Elora’s sudden desire to die seemed a truly bizarre choice (except when viewed from a non-disabled perspective), chock full of dangerous subtext.  It reinforces the view of non-disabled people that somewhere deep inside, disabled people really hate their lives and want to die.  Worse still, it suggests that disabled opponents of assisted suicide really think about assisted suicide exactly the way non-disabled people do.
I knew Harriet Johnson, who died in 2008, through phone meetings and her writings; I may have met her at one of the early Not Dead Yet actions, I’m not sure.  I can’t speak for her.  Like all people with disabilities who face constant oppression, she probably had moments of depression, frustration and rage which when turned inward, can become self-hatred and even a wish to be done with it all.  I know those feelings, we all do.  But it’s a long stretch between feeling worn out and defeated, and asking someone to kill you.
I also think that people who work against assisted suicide who become suicidal would kill themselves rather than asking someone else to do it for them.  The distinction between suicide and assisted suicide seems lost on the playwright, who opts to have Elora betray the cause as soon as the issue touches her personally.
While it’s good for non-disabled people to see a character based on Harriet Johnson, (even if she’s a little over-the-top and short on substance) make the disability arguments against assisted suicide, the plot twist in the second half undermines the credibility of those arguments.  In the end, it’s the non-disabled character’s unwillingness to go through with it that sets her straight, another tired plot device to show that people with disabilities can’t run their lives and need a non-disabled person to guide them.  The play leaves me very worried about its effect of the play on non-disabled audiences.
The author refers to Not Dead Yet several times during the play, with an NDY banner on the back of Elora’s wheelchair, even showing her assaulting Julian with the chair during a demonstration.  Ms.
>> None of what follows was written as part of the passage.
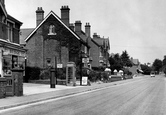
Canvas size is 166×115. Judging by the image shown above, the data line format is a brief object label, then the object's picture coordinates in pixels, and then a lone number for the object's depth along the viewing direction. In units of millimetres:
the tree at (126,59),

Thompson should have had the courtesy to contact NDY before borrowing the name and image, and to learn more about Harriet and NDY’s philosophy and tactics.  NDY uses non-violent tactics and NDY activists do not use their wheelchairs to threaten anyone.
The Thrill is part of a larger “forum” within this year’s festival that features performances and discussions on the “right to die.”  The only person with an identified disability involved in the forum is a workshop moderator.  Alex Bulmer is a playwright with a visual impairment who is leading a panel discussion on August 15 entitled “writing about the right to die.”  The forum is a perfect example of the problem with the debate on end-of-life issues – disabled people, whose lives are at stake, are not leading the discussion. – Amy Hasbrouck
Amy Hasbrouck is a member of the Board of Directors of Not Dead Yet and heads up Toujours Vivant/Not Dead Yet (Canada).

1 comment:

Tom said...

If this is expanded with a movie adaptation, its troubling subtext would get a potentially far greater audience. NDY would need to consider a full media campaign to publicly explain how "Thrill" errs and what the facts are instead.

They might also consider a defamation action for the mischaracterization of NDY. You'll notice subversives love to misrepresent the causes they oppose. All of us need to make this more difficult for them.